James: We've reduced the latency from 20-30 seconds initially to under 5 seconds. In terms of interaction, we've implemented transitions to minimize user focus on those 5 seconds, ensuring a smooth flow throughout the process. Within 4-5 seconds, they'll see the newly presented content tailored to their question.
The current design involves the AI teacher saying, "Hmm, let me think about it," and then erasing the blackboard, just like a real teacher. If you feel there's a problem with what was said, then I'll erase it and rewrite it for you. This process feels more natural.
Furthermore, we don't just passively wait for users to ask questions; we also conduct quizzes during the process. We use the feedback from the quizzes and the user's questions to make inferences.

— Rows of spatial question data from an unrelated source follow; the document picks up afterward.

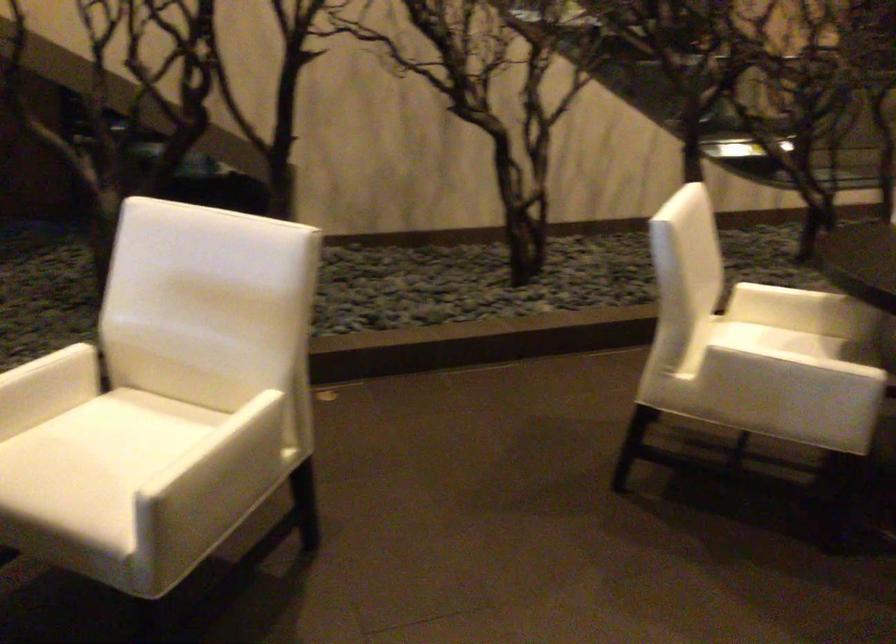
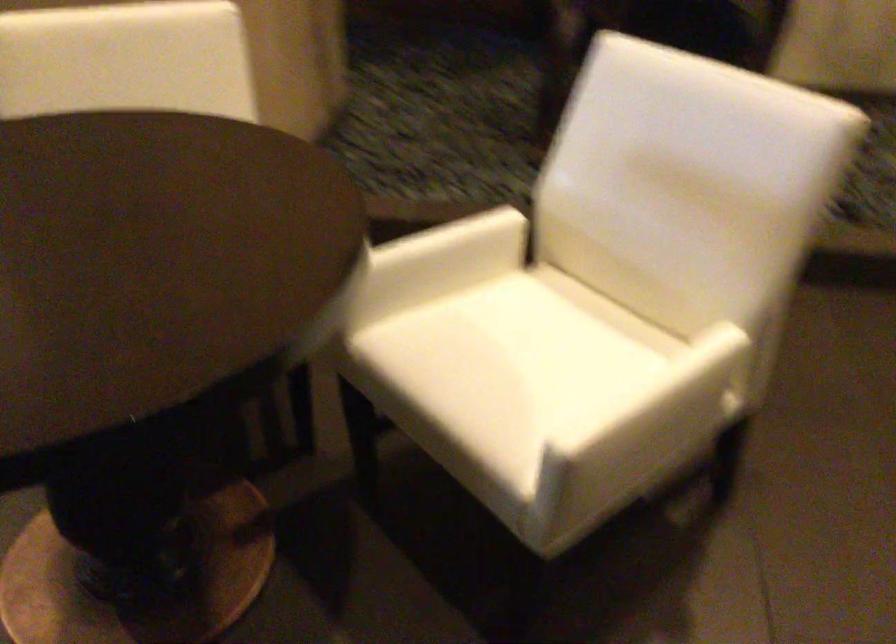
Locate, in the second image, the point that corresponds to (119,449) in the first image.

(533, 348)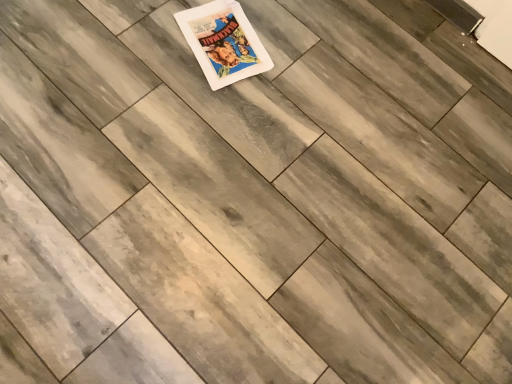
Identify the location of matte white comic book at upper center. (223, 42).

The height and width of the screenshot is (384, 512). What do you see at coordinates (223, 42) in the screenshot? I see `matte white comic book at upper center` at bounding box center [223, 42].

At what (x,y) coordinates should I click in order to perform the action: click on matte white comic book at upper center. Please return your answer as a coordinate pair (x, y). Looking at the image, I should click on (223, 42).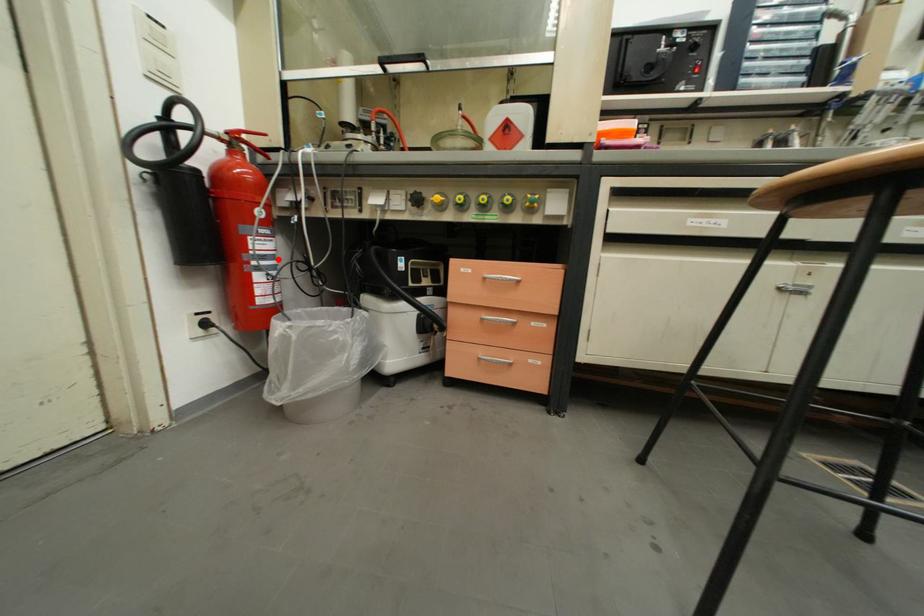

Also, our microphones aren't completely unrestricted; users need to actively turn them on and off.
Founder Park: So based on this mechanism, the longest possible explanation can be generated is about an hour.

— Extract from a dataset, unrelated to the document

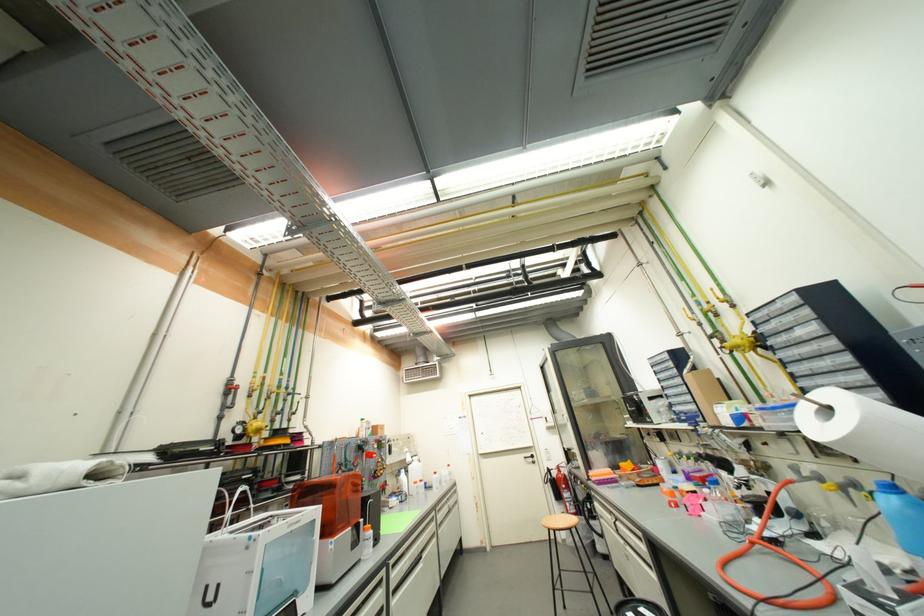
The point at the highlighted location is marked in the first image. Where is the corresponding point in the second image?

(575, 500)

James: To be precise, there is no limit. If he keeps having questions, he can keep asking.
Kai: Yes, there are no pre-set limitations. Actually, VideoTutor's approach is driven by the advancements in multimodal AI. We're not creating demand, but rather better fulfilling existing needs. Look at offline, live education; why are American parents willing to pay such high prices? Because the American education and training industry primarily offers one-on-one instruction, starting at $100 per hour. This is because offline teachers can provide guided questioning; they can observe where you don't understand and then ask you further questions. VideoTutor strives to achieve this kind of real-teacher learning effect, enabling each child to interact and learn in real time.
Founder Park: Are students required to turn on their cameras during class?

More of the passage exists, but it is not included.